Todo mundo quer viver bastante, mas quem consegue isso e
chega à velhice se desespera
Envelhecer é um pesadelo para as pessoas. Há uma luta inútil
e muitas vezes patética pela juventude eterna. E uma indústria prospera por
trás dessa batalha: dos cirurgiões plásticos aos fabricantes de tintura para
cabelos. Um medicamento afirma poder devolver a potência da juventude a homens
de meia idade ou anciões, outro promete deter a queda dos cabelos e até
restabelecer franjas que o tempo levou. A mídia, compreensivelmente, uma vez
que o tema é campeão de audiência, dá um amplo espaço aos vendedores de
juventude. Basicamente, o que explica tudo isso é a angústia que nos toma
quando percebemos que não somos tão jovens assim. Temos uma opinião negativa da
velhice. Daí a origem da nossa aflição, que não é um assunto novo.
Desde sempre a humanidade se deixou atormentar por esse
fantasma. Muitos filósofos se detiveram sobre o tema e se esforçaram para nos
ajudar a lidar melhor com a passagem do tempo. Um deles foi Marco Túlio Cícero
(106 – 43 a.c.), estadista e pensador romano que se transformou no símbolo supremo
da oratória.

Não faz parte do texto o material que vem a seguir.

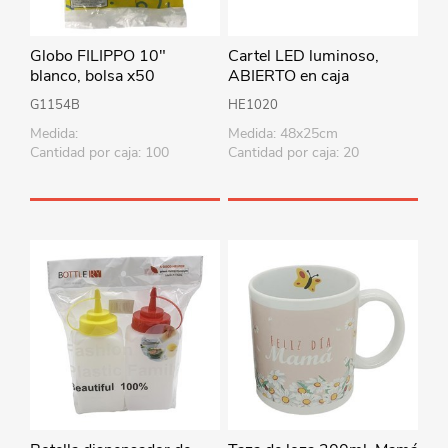
Globo FILIPPO 10"
Cartel LED luminoso,
blanco, bolsa x50
ABIERTO en caja
G1154B
HE1020
Medida:
Medida: 48x25cm
Cantidad por caja: 100
Cantidad por caja: 20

Em sua obra Saber Envelhecer (L&PM), Cícero enumera as
vantagens desprezadas da velhice. Na dedicatória, ele diz: “Senti tal prazer em
escrever que esqueci dos inconvenientes dessa idade; mais ainda, a velhice me
pareceu repetidamente doce e harmoniosa”.

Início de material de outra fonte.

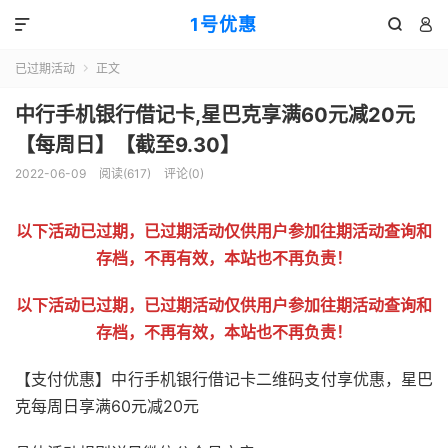
1号优惠



已过期活动
正文

中行手机银行借记卡,星巴克享满60元减20元
【每周日】【截至9.30】
2022-06-09
阅读(
617
)
评论(0)
以下活动已过期，已过期活动仅供用户参加往期活动查询和
存档，不再有效，本站也不再负责！
以下活动已过期，已过期活动仅供用户参加往期活动查询和
存档，不再有效，本站也不再负责！
【支付优惠】中行手机银行借记卡二维码支付享优惠，星巴
克每周日享满60元减20元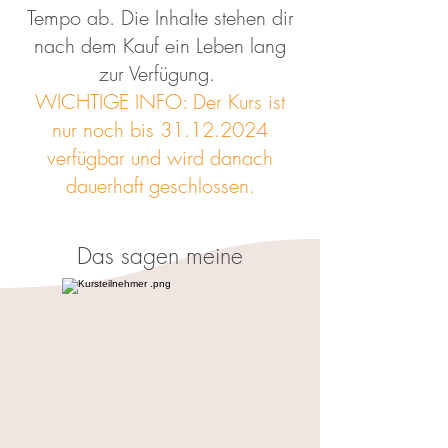
Tempo ab. Die Inhalte stehen dir
nach dem Kauf ein Leben lang
zur Verfügung.
WICHTIGE INFO: Der Kurs ist
nur noch bis
31.12.2024
verfügbar und wird danach
dauerhaft geschlossen.
Das sagen meine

Cícero comenta um fato incontestável: “Todos os homens
desejam avançar a velhice, mas ao ficarem velhos se lamentam. Eis aí a
conseqüência da estupidez”. Depois ele toca em outro ponto crucial, que vale
para tudo na vida: uma vez que somos submetidos a obstáculos e desafios, e que
a sorte instável ora nos ergue e ora nos derruba, o que muda mesmo é a maneira
com que cada um de nós lida com sua cota de agruras. Um mesmo aborrecimento é
leve para uns e insuportável para outro. Afirma Cícero: “Os velhos
inteligentes, agradáveis e divertidos suportam facilmente a idade, ao passo que
a acrimônia, o temperamento triste e a rabugice são deploráveis em qualquer
idade”.
Cícero é mordaz e divertido. Quando toca na questão da
alardeada perda de memória dos anciões, ele contrapõe: “A memória declina se
não a cultivarmos ou se carecemos de vivacidade de espírito. Os velhos sempre
se lembram daquilo que interessa: promessas, identidade dos seus credores e
devedores, etc”. Permanecer intelectualmente ativo é uma forte recomendação
dele.
Cícero lembra que Sófocles em idade avançada ainda escrevia suas
tragédias. No fim da vida, Sócrates aprendeu a tocar lira. Catão, na velhice,
descobriu a literatura grega. “Acaso os adolescentes deveriam lamentar a infância
e depois, tendo amadurecido, chorar a adolescência? A vida segue um curso
preciso e a natureza dota cada idade de suas qualidades próprias. Por isso, a
fraqueza das crianças, o ímpeto dos jovens, a seriedade dos adultos, a
maturidade da velhice são coisas naturais que devemos apreciar cada uma em seu
tempo.”
Ler Cícero vale muito mais que qualquer botox.